Major League Baseball is full of talented overpaid stars that get paid millions to throw a ball around for a living.
In fact, every sport has overpaid players that frankly aren’t worth it.
And one MLB star just landed the most monster contract in the history of sports.
Remember the old days when baseball legends like Mickey Mantle were working class folks who entertained with humble salaries?
Those days are gone. Every year, athletes make more and more because the market dictates their salaries.
The irony is that all of them actually believe they’re underpaid while being tone deaf that people pay big money to see them in person and that’s the only reason why they make the millions. At least, that was the way of the past.
But then, with the invention of television; advertisements, subscriptions,and endorsements made some of these athletes the richest people in America. And every year it goes up and up and up.
Mike Trout is almost inarguably the best player in baseball. Actually, this isn’t a joke, analytically; Trout might be the best baseball player of all time. Sorry, Babe Ruth.
And he just scored a record-breaking $430 million 12-year extension with the Los Angeles Angels.
Trout, who has won two American League MVP awards and finished second four times, will receive an average of nearly $36 million a year, topping Zack Greinke’s previous record average of $34.4 million with the Arizona Diamondbacks.
One year less and over a hundred million more speaks volumes about the kind of player he is. The irony being that most people think this contract is a bargain too.
If you don’t believe that Trout is an all-time talent then listen to this:
According to Jim Turvey at ESPN:
- Trailed only Ty Cobb for WAR through age-25 season after 2017. If we extrapolate 2018, he will pass Cobb by the end of the season for the most WAR through age-26 season.
- Fifth player in MLB history to win two MVPs by age 25, joining Jimmie Foxx, Stan Musial, Mickey Mantle, and Johnny Bench.
- Three straight OPS+ titles. His career OPS+ of 174 ranks sixth all-time, with only one other player (Barry Bonds – 182) playing their full career in the integrated era.
- The BOAT [Best of all time], for me, simply has to have played post-1960. The advancements to the game are undeniable, and athletes today are just better than they have ever been before.
- That leaves two real challengers to Trout: Barry Bonds and Ken Griffey Jr.
- Bonds has issues of his own, and even if we look at his career before those “issues” (as defenders of Bonds like myself tend to do), Trout has the clear edge.
- Same with Griffey.
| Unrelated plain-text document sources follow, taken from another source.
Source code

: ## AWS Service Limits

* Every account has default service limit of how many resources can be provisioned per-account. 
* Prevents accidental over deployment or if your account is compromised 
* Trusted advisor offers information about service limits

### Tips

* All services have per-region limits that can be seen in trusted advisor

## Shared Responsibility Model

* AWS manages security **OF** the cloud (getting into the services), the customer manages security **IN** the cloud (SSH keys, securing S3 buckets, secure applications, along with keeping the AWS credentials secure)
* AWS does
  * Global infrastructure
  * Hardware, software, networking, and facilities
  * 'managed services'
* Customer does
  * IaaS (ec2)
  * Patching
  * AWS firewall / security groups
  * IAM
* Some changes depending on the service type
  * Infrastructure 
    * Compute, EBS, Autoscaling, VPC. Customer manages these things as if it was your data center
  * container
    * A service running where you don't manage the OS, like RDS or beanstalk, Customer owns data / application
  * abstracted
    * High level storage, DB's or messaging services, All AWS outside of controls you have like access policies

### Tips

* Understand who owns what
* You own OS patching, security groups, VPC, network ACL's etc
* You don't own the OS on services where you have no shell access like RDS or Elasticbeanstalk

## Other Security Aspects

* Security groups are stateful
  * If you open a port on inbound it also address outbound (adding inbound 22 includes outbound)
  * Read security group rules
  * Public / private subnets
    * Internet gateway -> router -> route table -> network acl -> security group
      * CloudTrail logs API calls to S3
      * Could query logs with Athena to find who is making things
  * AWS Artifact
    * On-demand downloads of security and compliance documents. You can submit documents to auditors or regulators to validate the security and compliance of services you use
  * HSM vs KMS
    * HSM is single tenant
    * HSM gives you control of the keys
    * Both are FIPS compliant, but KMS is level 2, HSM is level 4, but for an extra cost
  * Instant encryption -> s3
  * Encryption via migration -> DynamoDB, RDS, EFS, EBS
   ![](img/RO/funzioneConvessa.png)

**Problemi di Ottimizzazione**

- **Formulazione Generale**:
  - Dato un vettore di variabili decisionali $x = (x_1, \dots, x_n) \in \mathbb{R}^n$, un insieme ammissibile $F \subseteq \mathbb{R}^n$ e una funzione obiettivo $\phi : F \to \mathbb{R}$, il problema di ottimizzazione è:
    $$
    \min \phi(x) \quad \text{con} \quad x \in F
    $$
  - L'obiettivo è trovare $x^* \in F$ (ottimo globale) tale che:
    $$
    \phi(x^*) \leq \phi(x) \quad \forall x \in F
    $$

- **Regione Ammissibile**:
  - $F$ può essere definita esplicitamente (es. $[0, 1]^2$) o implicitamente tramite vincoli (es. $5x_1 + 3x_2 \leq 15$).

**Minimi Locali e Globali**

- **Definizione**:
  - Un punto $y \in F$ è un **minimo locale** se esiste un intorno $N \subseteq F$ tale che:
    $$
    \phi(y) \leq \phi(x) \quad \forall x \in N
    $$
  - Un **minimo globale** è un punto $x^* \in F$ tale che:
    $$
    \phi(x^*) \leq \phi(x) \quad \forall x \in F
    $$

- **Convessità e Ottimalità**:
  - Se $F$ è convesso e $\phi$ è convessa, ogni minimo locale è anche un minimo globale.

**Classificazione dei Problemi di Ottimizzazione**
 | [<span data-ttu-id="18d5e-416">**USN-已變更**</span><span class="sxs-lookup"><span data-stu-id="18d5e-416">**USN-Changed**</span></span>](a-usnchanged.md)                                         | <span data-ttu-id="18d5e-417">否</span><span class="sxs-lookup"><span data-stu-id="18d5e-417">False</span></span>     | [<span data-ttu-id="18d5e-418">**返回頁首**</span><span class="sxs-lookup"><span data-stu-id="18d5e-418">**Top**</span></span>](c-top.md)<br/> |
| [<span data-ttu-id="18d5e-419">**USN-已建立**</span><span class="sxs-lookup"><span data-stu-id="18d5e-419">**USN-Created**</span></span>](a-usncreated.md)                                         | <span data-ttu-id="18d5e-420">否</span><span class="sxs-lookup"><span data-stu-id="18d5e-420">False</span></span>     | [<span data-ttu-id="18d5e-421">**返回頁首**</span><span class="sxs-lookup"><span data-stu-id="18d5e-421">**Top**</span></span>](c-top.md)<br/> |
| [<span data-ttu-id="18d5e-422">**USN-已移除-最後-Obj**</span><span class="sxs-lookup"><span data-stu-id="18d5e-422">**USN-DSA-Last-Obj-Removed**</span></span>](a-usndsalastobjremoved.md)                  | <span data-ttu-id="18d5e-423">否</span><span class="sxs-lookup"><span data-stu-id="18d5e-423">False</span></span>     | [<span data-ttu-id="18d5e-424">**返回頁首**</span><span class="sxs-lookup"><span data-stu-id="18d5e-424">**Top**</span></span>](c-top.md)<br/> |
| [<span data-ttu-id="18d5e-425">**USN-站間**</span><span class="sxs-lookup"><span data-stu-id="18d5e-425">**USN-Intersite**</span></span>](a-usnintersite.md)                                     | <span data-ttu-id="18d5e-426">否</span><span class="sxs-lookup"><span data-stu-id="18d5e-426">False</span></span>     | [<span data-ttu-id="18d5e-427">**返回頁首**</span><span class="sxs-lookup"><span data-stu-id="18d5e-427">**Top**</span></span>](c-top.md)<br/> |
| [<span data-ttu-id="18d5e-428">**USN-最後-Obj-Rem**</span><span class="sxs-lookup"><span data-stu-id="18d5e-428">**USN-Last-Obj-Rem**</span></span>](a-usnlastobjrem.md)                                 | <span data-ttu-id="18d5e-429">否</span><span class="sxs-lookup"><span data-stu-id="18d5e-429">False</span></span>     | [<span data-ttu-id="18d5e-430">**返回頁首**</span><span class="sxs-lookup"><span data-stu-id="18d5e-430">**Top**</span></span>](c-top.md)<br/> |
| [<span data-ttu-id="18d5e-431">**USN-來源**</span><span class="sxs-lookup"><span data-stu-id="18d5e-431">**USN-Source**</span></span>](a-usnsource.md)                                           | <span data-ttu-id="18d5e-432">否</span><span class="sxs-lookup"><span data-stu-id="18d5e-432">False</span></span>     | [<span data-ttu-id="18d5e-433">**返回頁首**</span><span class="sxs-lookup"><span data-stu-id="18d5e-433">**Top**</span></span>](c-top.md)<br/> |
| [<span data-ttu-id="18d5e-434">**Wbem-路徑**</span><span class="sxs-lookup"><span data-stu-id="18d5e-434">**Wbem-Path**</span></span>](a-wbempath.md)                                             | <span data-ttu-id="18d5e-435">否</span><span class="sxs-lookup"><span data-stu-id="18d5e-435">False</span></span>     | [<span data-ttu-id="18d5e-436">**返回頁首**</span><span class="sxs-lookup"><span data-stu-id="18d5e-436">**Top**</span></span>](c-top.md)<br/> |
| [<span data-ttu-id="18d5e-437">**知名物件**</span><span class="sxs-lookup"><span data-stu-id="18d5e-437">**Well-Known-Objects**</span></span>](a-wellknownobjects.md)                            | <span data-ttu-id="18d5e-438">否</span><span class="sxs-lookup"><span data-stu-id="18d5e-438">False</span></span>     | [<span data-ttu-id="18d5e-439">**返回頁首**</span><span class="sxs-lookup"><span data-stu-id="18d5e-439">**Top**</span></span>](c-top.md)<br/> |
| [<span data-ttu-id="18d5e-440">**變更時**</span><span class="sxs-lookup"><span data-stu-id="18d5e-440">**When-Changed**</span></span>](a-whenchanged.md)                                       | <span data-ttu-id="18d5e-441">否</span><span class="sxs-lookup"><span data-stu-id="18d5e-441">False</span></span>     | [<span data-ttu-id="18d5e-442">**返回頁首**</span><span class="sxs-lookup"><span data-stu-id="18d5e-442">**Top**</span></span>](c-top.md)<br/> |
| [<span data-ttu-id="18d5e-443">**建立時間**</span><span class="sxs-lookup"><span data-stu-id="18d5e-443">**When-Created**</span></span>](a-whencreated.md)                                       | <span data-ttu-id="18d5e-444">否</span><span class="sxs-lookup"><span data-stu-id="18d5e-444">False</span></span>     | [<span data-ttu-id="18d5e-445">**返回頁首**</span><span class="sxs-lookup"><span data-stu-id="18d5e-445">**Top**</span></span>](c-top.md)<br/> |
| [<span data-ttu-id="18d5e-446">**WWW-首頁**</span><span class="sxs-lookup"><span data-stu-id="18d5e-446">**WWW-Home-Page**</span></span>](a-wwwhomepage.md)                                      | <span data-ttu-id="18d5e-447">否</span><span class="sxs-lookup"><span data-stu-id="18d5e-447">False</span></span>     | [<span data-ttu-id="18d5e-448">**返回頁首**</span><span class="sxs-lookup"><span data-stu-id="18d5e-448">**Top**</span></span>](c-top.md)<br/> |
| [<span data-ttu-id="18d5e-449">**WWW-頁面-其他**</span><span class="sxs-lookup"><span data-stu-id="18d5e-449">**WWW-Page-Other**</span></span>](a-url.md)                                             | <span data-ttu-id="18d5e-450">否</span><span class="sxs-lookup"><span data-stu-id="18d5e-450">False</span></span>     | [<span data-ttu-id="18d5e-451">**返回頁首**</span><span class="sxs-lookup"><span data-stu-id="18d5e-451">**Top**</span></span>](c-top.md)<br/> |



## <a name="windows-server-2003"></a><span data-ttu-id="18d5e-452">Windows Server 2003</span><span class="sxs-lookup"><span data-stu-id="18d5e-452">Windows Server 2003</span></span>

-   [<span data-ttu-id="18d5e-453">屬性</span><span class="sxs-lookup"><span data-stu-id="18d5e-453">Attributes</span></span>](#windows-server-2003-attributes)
Even before the injuries came into play, Trout is clearly the superior player. Griffey doesn’t have nearly as much black ink on the card as one might imagine. He never led the league in OPS+, and he won only one slugging crown. His three WAR titles are impressive, but Trout already has five.
- Plus, Trout has an incredible ability to fix whatever holes appear in his game. Somehow he is getting better each season despite starting with an insanely high bar,to begin with. He is showing no signs of slowing down off his current pace; if anything, he is still improving and may not have reached his peak.*
And that’s just getting started. Hard not to acknowledge that as we evolve in sports that athletes will run faster, hit harder and be incredibly more athletic than those of the past. It’s pretty obvious. Zion Williamson isn’t just the next LeBron James; he might turn out to be better than him.
Also, the Angels just aren’t that good.
This was a surprising move on Trout’s part but money always talks, doesn’t it?